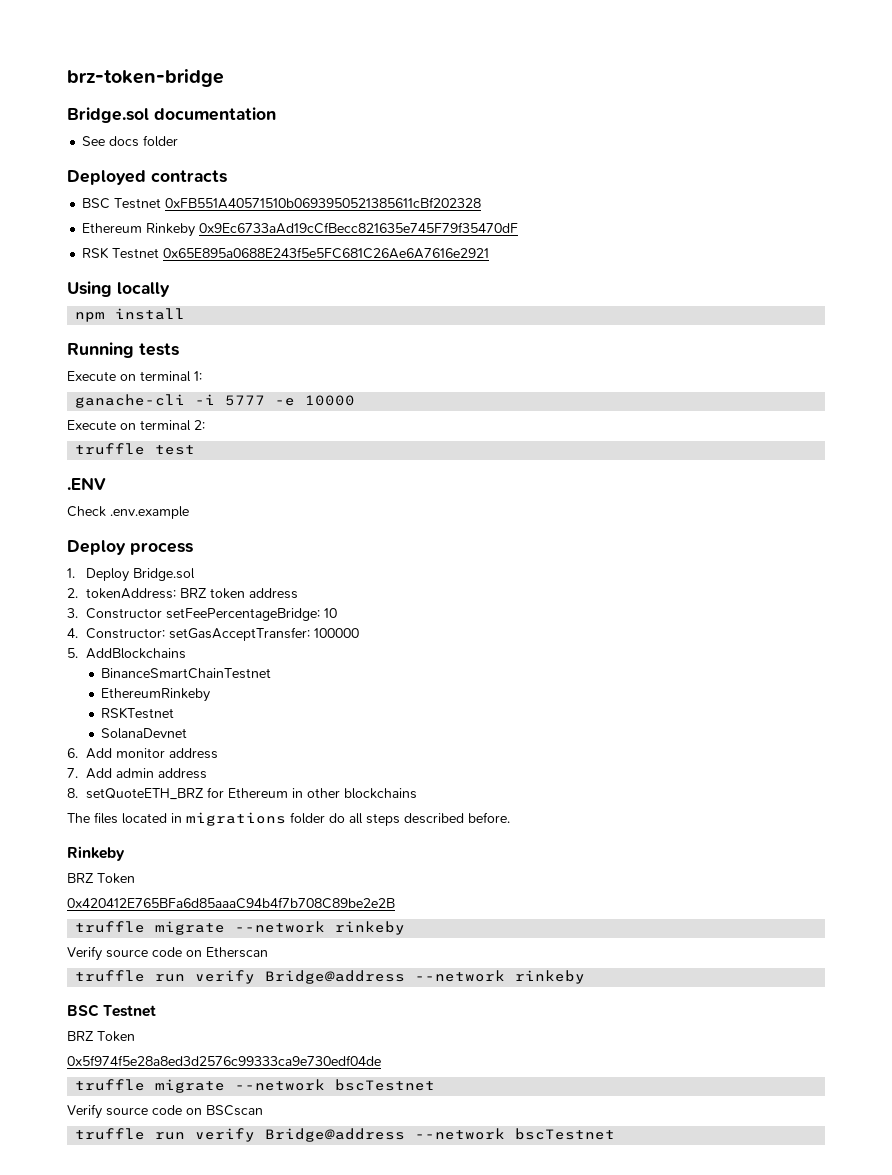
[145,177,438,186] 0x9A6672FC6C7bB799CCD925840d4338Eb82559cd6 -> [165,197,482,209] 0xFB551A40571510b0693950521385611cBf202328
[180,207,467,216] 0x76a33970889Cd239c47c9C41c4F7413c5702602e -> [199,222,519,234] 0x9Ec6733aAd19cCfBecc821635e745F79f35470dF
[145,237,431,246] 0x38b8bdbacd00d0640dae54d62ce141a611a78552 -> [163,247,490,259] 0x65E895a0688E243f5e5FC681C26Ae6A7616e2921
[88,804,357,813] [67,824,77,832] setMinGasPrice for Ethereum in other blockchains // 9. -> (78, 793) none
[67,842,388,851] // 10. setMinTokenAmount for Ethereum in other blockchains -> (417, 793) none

========================================================================

**THE TASK:** Exactly as written, give again every line from the one containing "[180,207,467,216] 0x76a33970889Cd239c47c9C41c4F7413c5702602e ->" through the last line of the material above, and no other lines.

**RESPONSE AREA:**
[180,207,467,216] 0x76a33970889Cd239c47c9C41c4F7413c5702602e -> [199,222,519,234] 0x9Ec6733aAd19cCfBecc821635e745F79f35470dF
[145,237,431,246] 0x38b8bdbacd00d0640dae54d62ce141a611a78552 -> [163,247,490,259] 0x65E895a0688E243f5e5FC681C26Ae6A7616e2921
[88,804,357,813] [67,824,77,832] setMinGasPrice for Ethereum in other blockchains // 9. -> (78, 793) none
[67,842,388,851] // 10. setMinTokenAmount for Ethereum in other blockchains -> (417, 793) none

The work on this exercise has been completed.